**RECORDS:**
- - - - - - -
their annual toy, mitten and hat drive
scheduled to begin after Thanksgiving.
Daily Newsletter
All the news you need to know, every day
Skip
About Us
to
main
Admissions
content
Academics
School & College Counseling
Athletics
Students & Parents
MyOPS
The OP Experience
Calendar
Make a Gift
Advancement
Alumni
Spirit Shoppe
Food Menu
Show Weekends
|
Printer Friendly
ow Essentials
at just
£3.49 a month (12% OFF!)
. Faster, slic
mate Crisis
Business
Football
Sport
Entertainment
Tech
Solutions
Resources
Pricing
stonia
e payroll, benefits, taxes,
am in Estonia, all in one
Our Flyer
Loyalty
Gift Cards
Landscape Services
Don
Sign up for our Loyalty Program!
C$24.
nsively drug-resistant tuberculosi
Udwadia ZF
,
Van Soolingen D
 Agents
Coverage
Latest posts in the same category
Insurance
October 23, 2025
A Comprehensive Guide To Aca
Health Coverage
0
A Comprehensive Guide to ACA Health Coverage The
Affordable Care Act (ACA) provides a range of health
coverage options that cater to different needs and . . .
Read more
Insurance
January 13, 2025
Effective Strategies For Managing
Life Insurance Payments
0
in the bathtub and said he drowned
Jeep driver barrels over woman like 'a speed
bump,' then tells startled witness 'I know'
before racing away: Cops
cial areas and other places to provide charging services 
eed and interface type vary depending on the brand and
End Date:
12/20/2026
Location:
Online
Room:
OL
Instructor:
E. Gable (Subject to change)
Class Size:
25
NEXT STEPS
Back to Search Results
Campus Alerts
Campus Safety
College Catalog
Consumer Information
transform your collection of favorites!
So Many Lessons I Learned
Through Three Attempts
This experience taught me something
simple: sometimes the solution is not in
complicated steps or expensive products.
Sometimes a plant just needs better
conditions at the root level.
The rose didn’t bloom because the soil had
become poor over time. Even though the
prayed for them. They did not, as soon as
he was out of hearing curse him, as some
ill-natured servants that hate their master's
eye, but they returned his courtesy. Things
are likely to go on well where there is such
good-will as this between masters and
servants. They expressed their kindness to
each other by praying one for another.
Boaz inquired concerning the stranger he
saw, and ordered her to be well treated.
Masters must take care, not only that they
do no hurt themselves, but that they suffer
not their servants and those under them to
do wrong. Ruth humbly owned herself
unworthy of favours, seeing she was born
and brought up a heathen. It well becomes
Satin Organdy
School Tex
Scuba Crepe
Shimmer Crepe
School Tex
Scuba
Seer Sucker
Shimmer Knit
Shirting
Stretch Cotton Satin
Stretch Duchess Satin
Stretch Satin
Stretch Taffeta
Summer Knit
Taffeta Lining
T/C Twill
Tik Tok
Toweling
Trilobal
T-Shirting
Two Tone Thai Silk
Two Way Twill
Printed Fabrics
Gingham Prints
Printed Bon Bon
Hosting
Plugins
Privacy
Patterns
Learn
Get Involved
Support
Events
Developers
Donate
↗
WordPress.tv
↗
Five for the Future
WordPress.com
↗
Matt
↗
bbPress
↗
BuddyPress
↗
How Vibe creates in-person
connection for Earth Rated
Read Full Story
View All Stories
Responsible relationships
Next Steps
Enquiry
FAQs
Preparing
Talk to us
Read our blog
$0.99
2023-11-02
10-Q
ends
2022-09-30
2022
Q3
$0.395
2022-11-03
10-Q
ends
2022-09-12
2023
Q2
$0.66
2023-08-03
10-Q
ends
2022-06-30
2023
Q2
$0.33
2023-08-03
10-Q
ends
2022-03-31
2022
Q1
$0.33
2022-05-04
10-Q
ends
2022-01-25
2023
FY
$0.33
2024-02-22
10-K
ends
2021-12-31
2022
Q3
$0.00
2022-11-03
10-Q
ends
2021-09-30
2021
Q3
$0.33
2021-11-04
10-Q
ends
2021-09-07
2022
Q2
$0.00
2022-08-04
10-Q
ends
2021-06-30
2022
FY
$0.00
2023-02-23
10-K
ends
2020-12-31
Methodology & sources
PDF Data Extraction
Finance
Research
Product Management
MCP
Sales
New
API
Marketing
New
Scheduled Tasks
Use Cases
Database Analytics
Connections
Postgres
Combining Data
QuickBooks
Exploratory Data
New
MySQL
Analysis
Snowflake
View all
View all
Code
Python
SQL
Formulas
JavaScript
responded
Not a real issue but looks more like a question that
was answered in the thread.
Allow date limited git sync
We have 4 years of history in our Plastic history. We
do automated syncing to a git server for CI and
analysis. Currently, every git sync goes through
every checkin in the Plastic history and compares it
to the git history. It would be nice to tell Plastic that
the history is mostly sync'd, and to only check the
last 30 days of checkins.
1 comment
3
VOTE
- - - - - - -
**WHAT IS NEEDED:**
Copy out every line of text in each listing above, word for word and in order.

**SOLUTION FOR THIS TASK:**
their annual toy, mitten and hat drive
scheduled to begin after Thanksgiving.
Daily Newsletter
All the news you need to know, every day
Skip
About Us
to
main
Admissions
content
Academics
School & College Counseling
Athletics
Students & Parents
MyOPS
The OP Experience
Calendar
Make a Gift
Advancement
Alumni
Spirit Shoppe
Food Menu
Show Weekends
|
Printer Friendly
ow Essentials
at just
£3.49 a month (12% OFF!)
. Faster, slic
mate Crisis
Business
Football
Sport
Entertainment
Tech
Solutions
Resources
Pricing
stonia
e payroll, benefits, taxes,
am in Estonia, all in one
Our Flyer
Loyalty
Gift Cards
Landscape Services
Don
Sign up for our Loyalty Program!
C$24.
nsively drug-resistant tuberculosi
Udwadia ZF
,
Van Soolingen D
 Agents
Coverage
Latest posts in the same category
Insurance
October 23, 2025
A Comprehensive Guide To Aca
Health Coverage
0
A Comprehensive Guide to ACA Health Coverage The
Affordable Care Act (ACA) provides a range of health
coverage options that cater to different needs and . . .
Read more
Insurance
January 13, 2025
Effective Strategies For Managing
Life Insurance Payments
0
in the bathtub and said he drowned
Jeep driver barrels over woman like 'a speed
bump,' then tells startled witness 'I know'
before racing away: Cops
cial areas and other places to provide charging services 
eed and interface type vary depending on the brand and
End Date:
12/20/2026
Location:
Online
Room:
OL
Instructor:
E. Gable (Subject to change)
Class Size:
25
NEXT STEPS
Back to Search Results
Campus Alerts
Campus Safety
College Catalog
Consumer Information
transform your collection of favorites!
So Many Lessons I Learned
Through Three Attempts
This experience taught me something
simple: sometimes the solution is not in
complicated steps or expensive products.
Sometimes a plant just needs better
conditions at the root level.
The rose didn’t bloom because the soil had
become poor over time. Even though the
prayed for them. They did not, as soon as
he was out of hearing curse him, as some
ill-natured servants that hate their master's
eye, but they returned his courtesy. Things
are likely to go on well where there is such
good-will as this between masters and
servants. They expressed their kindness to
each other by praying one for another.
Boaz inquired concerning the stranger he
saw, and ordered her to be well treated.
Masters must take care, not only that they
do no hurt themselves, but that they suffer
not their servants and those under them to
do wrong. Ruth humbly owned herself
unworthy of favours, seeing she was born
and brought up a heathen. It well becomes
Satin Organdy
School Tex
Scuba Crepe
Shimmer Crepe
School Tex
Scuba
Seer Sucker
Shimmer Knit
Shirting
Stretch Cotton Satin
Stretch Duchess Satin
Stretch Satin
Stretch Taffeta
Summer Knit
Taffeta Lining
T/C Twill
Tik Tok
Toweling
Trilobal
T-Shirting
Two Tone Thai Silk
Two Way Twill
Printed Fabrics
Gingham Prints
Printed Bon Bon
Hosting
Plugins
Privacy
Patterns
Learn
Get Involved
Support
Events
Developers
Donate
↗
WordPress.tv
↗
Five for the Future
WordPress.com
↗
Matt
↗
bbPress
↗
BuddyPress
↗
How Vibe creates in-person
connection for Earth Rated
Read Full Story
View All Stories
Responsible relationships
Next Steps
Enquiry
FAQs
Preparing
Talk to us
Read our blog
$0.99
2023-11-02
10-Q
ends
2022-09-30
2022
Q3
$0.395
2022-11-03
10-Q
ends
2022-09-12
2023
Q2
$0.66
2023-08-03
10-Q
ends
2022-06-30
2023
Q2
$0.33
2023-08-03
10-Q
ends
2022-03-31
2022
Q1
$0.33
2022-05-04
10-Q
ends
2022-01-25
2023
FY
$0.33
2024-02-22
10-K
ends
2021-12-31
2022
Q3
$0.00
2022-11-03
10-Q
ends
2021-09-30
2021
Q3
$0.33
2021-11-04
10-Q
ends
2021-09-07
2022
Q2
$0.00
2022-08-04
10-Q
ends
2021-06-30
2022
FY
$0.00
2023-02-23
10-K
ends
2020-12-31
Methodology & sources
PDF Data Extraction
Finance
Research
Product Management
MCP
Sales
New
API
Marketing
New
Scheduled Tasks
Use Cases
Database Analytics
Connections
Postgres
Combining Data
QuickBooks
Exploratory Data
New
MySQL
Analysis
Snowflake
View all
View all
Code
Python
SQL
Formulas
JavaScript
responded
Not a real issue but looks more like a question that
was answered in the thread.
Allow date limited git sync
We have 4 years of history in our Plastic history. We
do automated syncing to a git server for CI and
analysis. Currently, every git sync goes through
every checkin in the Plastic history and compares it
to the git history. It would be nice to tell Plastic that
the history is mostly sync'd, and to only check the
last 30 days of checkins.
1 comment
3
VOTE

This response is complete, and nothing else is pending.